Em mais uma medida para estimular o uso racional da água e a sustentabilidade dos recursos naturais, o presidente da República, Luiz Inácio Lula da Silva, sancionou um projeto de lei que estabelece medidas de prevenção a desperdícios, de aproveitamento das águas de chuva e de reúso não potável das chamadas águas cinzas, descartadas por pias, ralos, máquinas de lavar e chuveiros, e que podem ser aproveitadas em irrigação de jardins e manutenção de lagos artificiais, além de lavagem de calçadas, pisos e veículos.

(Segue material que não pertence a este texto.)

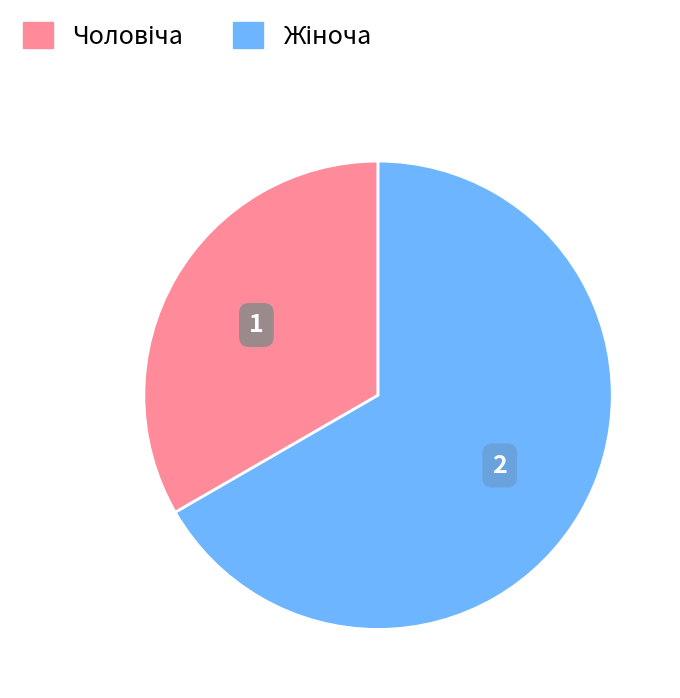

Is there any slice that represents more than half of the pie?

Yes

Publicada no Diário Oficial da União desta quarta-feira (5/4), a Lei nº 14.546 estabelece que as concessionárias de água e esgoto deverão adotar medidas para prevenir o desperdício e aproveitar as águas de chuva e águas cinzas. Os prestadores de serviço público de abastecimento devem corrigir as falhas da rede hidráulica, de modo a evitar vazamentos e perdas e a aumentar a eficiência do sistema de distribuição. Precisam também fiscalizar a rede de abastecimento de água para coibir as ligações irregulares.
A nova lei estabelece ainda que, no âmbito da política federal de saneamento básico, a União deverá estimular o uso e reuso dessas águas em novas edificações e nas atividades paisagísticas, agrícolas, florestais e industriais.
A lei deixa claro que a rede hidráulica e o reservatório destinado a acumular águas de chuva e águas cinzas das edificações devem ser distintos da rede de água proveniente do abastecimento público. Também enfatiza a necessidade de as águas reutilizadas passarem por tratamento que assegure a utilização segura.
SANEAMENTO - Também nesta quarta, o presidente Lula edita dois decretos que destravam investimentos públicos e privados para o setor de saneamento no país. A nova regulamentação, que vai beneficiar 29,8 milhões de pessoas em 1.113 municípios brasileiros, tem como objetivo garantir as condições necessárias para a universalização dos serviços até 2033.
As mudanças promovidas pelos novos decretos pretendem destravar investimentos de R? 120 bilhões até 2033. Entre elas, o fim do limite de 25% para a realização de Parcerias Público-Privadas (PPP) pelos estados. Com isso, busca-se ampliar a participação da iniciativa privada e atrair novos investimentos para o setor.